DEVLETE GÖRE 2014'TE TÜRKİYE'NİN EN GEÇİMSİZ ŞEHRİ: GİRESUN *

(* Devlet İstatistik Enstitüsü, 2014)

Boşanma oranlarına göre DİE böyle bir istatistik sonuç yayınladı, 2014 Yılı sonlarında. Kayda geçen temel nedeni de açıklamışlar: Geçimsizlik.

Sadece önüme gelen bir istatistik sonuç olduğu için paylaştım. Giresun değil elbette konum.

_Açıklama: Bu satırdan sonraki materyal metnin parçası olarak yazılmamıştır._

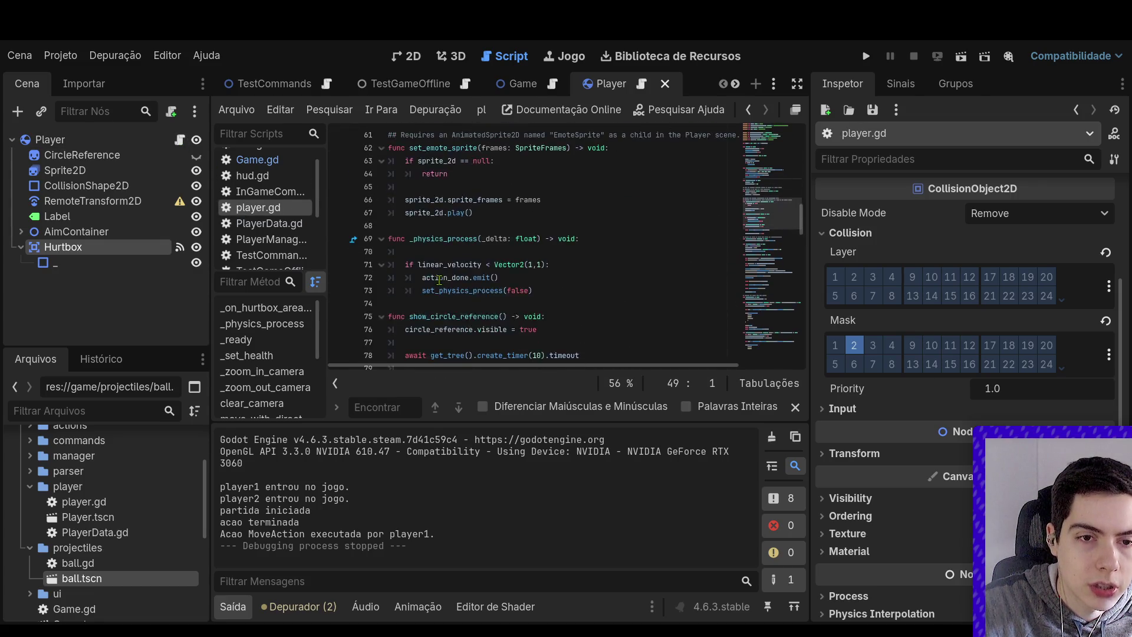
{"action": "scroll", "coordinate": [440, 280], "scroll_direction": "up", "scroll_amount": 2}
{"action": "left_click", "coordinate": [442, 221]}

Yazılarımı takip edenler, insanı şekillendiren asıl belirleyici gücün öz ve genetik yollarla taşınanlardan çok, adeta genetikleştirilmiş çevresel koşullar olduğuna vurgularımın çok kuvvetli olduğunu bileceklerdir. Epigenetik dediğimiz; genellikle karşı konulamayan, hemen her bireyinin bünyesine "anane" olarak nüfuz eden bu müthiş etki, dışarıdan bakıldığında o yörenin ortak özellikleri gibi görülmesine neden oluyor. Sonuç, bölgesel ayırımcılık: "Şuradan adam çıkmaz" veya "şuradan olana güvenme", "şuranın insanı zekidir"...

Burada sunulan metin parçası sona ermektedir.